Introduction
Anomalous aortic origin of coronary arteries (AAOCA) is a non-infrequent congenital, anatomic heart anomaly whose prevalence in the population is dramatically heightened in the last years [1-4].
The association with sudden cardiac death in athletes has improved the medical awareness of this malformation leading to an increase in cardiologic investigations, especially before competitive sport practice [5].
Several studies have attempted to quantify this value, with estimates ranging between 0.1 and 1% in both the adult and pediatric population. Anomalous aortic origin of right coronary artery (AAORCA) is from three to six times more frequent than anomalous aortic origin of left coronary artery (AAOLCA), that is, on the other hand more commonly associated with sudden cardiac death [6,7].

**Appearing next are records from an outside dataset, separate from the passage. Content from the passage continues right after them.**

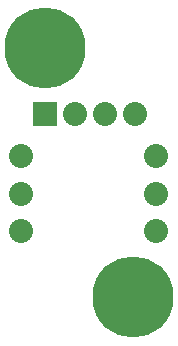
<source format=gbs>
G04 (created by PCBNEW-RS274X (2011-05-25)-stable) date Thu 21 Feb 2013 07:45:28 PM EST*
G01*
G70*
G90*
%MOIN*%
G04 Gerber Fmt 3.4, Leading zero omitted, Abs format*
%FSLAX34Y34*%
G04 APERTURE LIST*
%ADD10C,0.006000*%
%ADD11R,0.080000X0.080000*%
%ADD12C,0.080000*%
%ADD13C,0.270000*%
G04 APERTURE END LIST*
G54D10*
G54D11*
X63750Y-31200D03*
G54D12*
X64750Y-31200D03*
X65750Y-31200D03*
X66750Y-31200D03*
G54D13*
X63750Y-29000D03*
X66700Y-37300D03*
G54D12*
X62950Y-35100D03*
X67450Y-35100D03*
X62950Y-33850D03*
X67450Y-33850D03*
X62950Y-32600D03*
X67450Y-32600D03*
M02*

</source>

Surgical management of AAOCA continues to be a matter of debate especially in asymptomatic AAORCA [8-10]. Several surgical techniques have been developed in the last years with excellent results in terms of mortality and freedom from re-operations. Although the unroofing is the most used technique, neo-ostioplasty and coronary reimplantation are effective and have showed comparable outcomes [11-13]. Regardless of the technique used, is it the overall shape and the normalization of the take-off angle the mainstay of surgical management [13]. Also, unfortunately, there were some reports that have showed symptoms recurrence after surgery [14,15].
The aim of the present study is to describe our surgical management in AAOCA describing how an anatomic-based patient-specific approach is associated with complete symptoms resolution at mid-term follow-up.